Multi-targeted loop mediated amplification PCR for diagnosis of extrapulmonary tuberculosis.

AIMS

The present study was conceived to evaluate multi-targeted loop mediated amplification (MLAMP) for the rapid diagnosis of extrapulmonary tuberculosis (EPTB).

METHODS AND RESULTS

A total of 700 patients were included who were classified into 2 groups: Group 1 (n = 400) included a 100 culture confirmed EPTB patients and 300 culture negative, suspected EPTB patients. Group 2 (n = 300) included negative controls from non-tubercular patients.

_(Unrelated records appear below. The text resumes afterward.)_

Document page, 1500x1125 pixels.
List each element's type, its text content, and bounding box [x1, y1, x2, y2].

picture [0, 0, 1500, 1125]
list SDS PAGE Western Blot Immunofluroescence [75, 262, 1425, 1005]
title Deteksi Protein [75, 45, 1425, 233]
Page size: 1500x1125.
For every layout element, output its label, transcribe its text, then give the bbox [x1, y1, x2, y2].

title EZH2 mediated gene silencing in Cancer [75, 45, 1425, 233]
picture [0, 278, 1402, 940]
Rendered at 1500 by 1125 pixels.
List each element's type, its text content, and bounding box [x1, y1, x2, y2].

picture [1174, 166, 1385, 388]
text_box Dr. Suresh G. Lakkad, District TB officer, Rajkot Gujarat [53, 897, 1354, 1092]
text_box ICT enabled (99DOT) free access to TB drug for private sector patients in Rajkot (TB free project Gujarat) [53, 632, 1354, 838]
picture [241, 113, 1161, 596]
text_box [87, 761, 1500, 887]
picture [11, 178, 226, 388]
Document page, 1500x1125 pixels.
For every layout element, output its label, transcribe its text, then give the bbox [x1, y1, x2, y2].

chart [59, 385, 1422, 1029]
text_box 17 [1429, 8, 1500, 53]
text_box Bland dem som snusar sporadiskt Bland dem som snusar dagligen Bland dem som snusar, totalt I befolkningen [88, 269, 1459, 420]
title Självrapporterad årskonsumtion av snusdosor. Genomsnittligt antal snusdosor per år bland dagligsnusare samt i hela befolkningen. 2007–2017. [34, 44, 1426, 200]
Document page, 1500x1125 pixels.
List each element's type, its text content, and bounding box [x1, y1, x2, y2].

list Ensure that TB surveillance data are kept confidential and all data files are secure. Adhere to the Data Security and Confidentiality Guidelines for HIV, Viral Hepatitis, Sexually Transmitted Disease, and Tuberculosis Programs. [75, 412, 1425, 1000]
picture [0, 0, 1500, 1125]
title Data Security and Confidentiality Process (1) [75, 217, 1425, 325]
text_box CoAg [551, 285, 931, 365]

All samples were subjected to Ziehl-Neelsen microscopy, solid culture on Lowenstein Jensen media, Polymerase chain reaction (PCR) targeting IS6110 gene and LAMP targeting both IS6110 and MPB64 individually and as MLAMP. The overall sensitivity of microscopy, culture, IS6110 PCR, IS6110 LAMP, MPB64 LAMP and the MLAMP assay were 12%, 25%, 72.5%, 80% and 86.6% respectively and the specificity of all the tests was 100%.

CONCLUSION

MLAMP is a rapid robust tool for the diagnosis of EPTB and utilizing two targets for M. tuberculosis can improve the overall sensitivity and increase the yield of detection from extrapulmonary samples. The rapidity, ease of performance and low cost make MLAMP an excellent alternative in low-income, resource limited settings.